Ostreid herpesvirus-1 infection in Pacific oysters (Crassostrea gigas) -- New Zealand : a thesis presented in partial fulfilment of the requirements for the degree of Master of Veterinary Studies at Massey University, Palmerston North, New Zealand
Ostreid herpesvirus-1 (OsHV-1) was associated with summer mortalities in New Zealand Pacific oysters in 2010-2011. During the mortality investigation, a cohort of Pacific oyster spat, negative with OsHV-1 from a South Island hatchery, were followed forward after transfer to a grow-out farm with high oyster mortalities in the North Island. One important finding in this short longitudinal study was the temporality of OsHV-1 nucleic acid detection by real time PCR assay and onset of Pacific oyster mortality.

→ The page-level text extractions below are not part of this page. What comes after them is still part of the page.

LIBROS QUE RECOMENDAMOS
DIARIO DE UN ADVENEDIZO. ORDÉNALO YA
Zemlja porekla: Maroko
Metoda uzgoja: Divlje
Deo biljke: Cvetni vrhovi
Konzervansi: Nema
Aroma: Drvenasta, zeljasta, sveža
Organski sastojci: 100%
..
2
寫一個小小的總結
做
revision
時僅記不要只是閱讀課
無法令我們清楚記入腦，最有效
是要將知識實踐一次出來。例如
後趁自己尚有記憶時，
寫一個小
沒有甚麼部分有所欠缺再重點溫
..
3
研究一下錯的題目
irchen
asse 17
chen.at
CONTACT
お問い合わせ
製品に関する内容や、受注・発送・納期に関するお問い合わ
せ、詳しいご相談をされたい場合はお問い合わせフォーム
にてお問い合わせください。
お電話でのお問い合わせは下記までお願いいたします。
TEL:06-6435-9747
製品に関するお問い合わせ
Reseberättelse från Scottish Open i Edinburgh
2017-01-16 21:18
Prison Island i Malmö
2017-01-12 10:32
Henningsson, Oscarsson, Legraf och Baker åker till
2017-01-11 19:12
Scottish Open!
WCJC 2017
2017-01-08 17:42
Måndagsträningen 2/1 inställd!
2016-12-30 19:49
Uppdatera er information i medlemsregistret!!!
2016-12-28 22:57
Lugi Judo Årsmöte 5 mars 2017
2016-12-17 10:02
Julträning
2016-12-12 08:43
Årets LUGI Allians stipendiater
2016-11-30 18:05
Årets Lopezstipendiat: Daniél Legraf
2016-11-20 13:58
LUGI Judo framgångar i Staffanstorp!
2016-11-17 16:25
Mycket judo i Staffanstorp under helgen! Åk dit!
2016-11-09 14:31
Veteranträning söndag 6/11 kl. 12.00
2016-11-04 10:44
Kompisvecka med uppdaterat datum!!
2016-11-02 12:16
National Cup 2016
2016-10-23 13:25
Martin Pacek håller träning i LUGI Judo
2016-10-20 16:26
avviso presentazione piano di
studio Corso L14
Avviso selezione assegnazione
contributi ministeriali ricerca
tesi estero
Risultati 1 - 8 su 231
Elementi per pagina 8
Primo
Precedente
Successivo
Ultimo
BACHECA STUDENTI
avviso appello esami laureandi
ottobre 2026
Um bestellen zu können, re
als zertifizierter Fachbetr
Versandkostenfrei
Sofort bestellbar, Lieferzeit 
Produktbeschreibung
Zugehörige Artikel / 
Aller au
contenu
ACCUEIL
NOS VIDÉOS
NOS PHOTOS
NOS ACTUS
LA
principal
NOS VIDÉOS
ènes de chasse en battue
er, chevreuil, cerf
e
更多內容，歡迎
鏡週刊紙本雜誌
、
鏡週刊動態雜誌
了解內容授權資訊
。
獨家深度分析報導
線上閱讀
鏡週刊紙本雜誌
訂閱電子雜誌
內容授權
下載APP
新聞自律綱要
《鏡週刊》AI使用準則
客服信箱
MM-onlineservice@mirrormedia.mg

The research described in this thesis was undertaken to further support the causal link between OsHV-1 infection and oyster mortality. To achieve this aim, an in situ hybridisation (ISH) assay was developed to elucidate OsHV-1 infection in Pacific oysters collected from the same short prospective study. OsHV-1 presence and distribution in spat indicated by ISH signal were then correlated with the existence of any histopathological findings in oyster tissues.

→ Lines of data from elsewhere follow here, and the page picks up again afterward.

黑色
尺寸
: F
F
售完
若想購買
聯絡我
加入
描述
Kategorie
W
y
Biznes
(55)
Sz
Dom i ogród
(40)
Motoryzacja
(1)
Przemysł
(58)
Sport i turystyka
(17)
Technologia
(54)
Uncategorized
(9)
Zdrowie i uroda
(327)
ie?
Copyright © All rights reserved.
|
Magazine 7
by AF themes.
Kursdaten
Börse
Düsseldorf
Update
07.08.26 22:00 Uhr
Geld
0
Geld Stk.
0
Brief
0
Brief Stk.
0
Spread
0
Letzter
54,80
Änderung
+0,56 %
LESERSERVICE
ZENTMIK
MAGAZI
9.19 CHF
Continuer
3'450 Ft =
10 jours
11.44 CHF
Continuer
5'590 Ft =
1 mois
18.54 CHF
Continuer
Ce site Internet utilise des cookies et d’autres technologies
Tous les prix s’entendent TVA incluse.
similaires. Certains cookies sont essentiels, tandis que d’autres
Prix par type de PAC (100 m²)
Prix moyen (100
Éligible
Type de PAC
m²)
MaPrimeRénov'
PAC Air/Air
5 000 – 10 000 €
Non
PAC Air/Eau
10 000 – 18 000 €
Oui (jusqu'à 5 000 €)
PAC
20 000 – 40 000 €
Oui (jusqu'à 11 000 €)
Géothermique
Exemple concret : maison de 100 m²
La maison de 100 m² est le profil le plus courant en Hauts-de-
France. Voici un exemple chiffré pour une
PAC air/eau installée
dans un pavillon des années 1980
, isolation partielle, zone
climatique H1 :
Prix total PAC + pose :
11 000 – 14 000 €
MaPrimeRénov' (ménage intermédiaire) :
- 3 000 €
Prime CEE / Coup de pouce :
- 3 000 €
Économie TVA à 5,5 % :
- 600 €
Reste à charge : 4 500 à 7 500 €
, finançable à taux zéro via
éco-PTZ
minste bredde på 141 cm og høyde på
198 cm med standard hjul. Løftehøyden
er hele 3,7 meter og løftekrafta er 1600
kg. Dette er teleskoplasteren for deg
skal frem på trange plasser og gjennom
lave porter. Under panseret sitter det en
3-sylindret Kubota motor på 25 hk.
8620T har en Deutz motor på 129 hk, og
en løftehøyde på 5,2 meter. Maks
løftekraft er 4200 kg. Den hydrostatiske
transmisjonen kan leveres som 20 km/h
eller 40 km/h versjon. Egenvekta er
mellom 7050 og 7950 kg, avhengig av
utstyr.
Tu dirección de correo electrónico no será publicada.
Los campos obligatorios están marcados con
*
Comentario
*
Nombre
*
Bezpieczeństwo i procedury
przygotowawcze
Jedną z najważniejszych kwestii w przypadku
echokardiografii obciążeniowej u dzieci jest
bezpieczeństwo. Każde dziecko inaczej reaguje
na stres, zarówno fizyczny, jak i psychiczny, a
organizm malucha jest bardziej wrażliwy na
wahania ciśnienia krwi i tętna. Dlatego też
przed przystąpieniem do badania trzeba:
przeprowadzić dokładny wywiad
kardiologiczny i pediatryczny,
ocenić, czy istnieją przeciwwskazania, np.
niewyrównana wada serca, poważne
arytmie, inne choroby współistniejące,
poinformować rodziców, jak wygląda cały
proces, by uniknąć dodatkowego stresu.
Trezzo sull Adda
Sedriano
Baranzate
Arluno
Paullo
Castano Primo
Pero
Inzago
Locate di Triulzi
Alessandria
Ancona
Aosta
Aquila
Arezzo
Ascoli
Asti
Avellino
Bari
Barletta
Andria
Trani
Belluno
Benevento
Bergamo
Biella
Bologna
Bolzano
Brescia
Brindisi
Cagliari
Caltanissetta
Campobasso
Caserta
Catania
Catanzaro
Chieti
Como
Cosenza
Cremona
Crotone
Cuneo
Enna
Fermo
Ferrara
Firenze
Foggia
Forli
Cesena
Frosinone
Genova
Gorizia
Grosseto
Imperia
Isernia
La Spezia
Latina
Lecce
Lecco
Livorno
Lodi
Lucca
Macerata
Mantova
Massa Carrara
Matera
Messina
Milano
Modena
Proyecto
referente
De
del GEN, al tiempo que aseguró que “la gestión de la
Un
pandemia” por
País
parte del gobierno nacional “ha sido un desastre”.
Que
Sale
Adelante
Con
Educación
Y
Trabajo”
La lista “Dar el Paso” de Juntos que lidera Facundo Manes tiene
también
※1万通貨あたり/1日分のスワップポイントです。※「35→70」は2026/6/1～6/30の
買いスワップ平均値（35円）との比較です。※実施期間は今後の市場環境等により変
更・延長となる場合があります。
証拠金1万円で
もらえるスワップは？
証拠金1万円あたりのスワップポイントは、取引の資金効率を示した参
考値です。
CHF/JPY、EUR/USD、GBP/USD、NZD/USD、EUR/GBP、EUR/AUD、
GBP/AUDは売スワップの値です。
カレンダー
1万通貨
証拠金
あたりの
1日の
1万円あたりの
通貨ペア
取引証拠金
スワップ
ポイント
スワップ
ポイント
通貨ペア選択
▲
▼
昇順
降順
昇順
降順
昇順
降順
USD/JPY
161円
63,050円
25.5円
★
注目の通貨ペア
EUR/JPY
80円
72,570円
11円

Hybridisation of the labelled probe with the target region in the OsHV-1 genome on infected cells produced dark blue to purplish black cell precipitates during colorimetric detection. In situ hybridisation signals were seen predominantly in the stroma of the mantle and gills at day 5. Towards day 7 and 9, OsHV-1 infected cells were distributed in various tissues as indicated by the widespread distribution of ISH signals. Histopathological abnormalities were mostly non-specific, however, a progressive pattern of focal and mild to widespread haemocytosis seemed to coincide with the appearance of OsHV-1 infected cells in spat collected at different time-points. The results of this study further supported the view that OsHV-1 was causally involved in summer mortalities observed in farmed oysters in New Zealand. Further studies to elucidate OsHV-1 pathogenesis in Pacific oysters in association with other causal variables such as elevated temperature are recommended.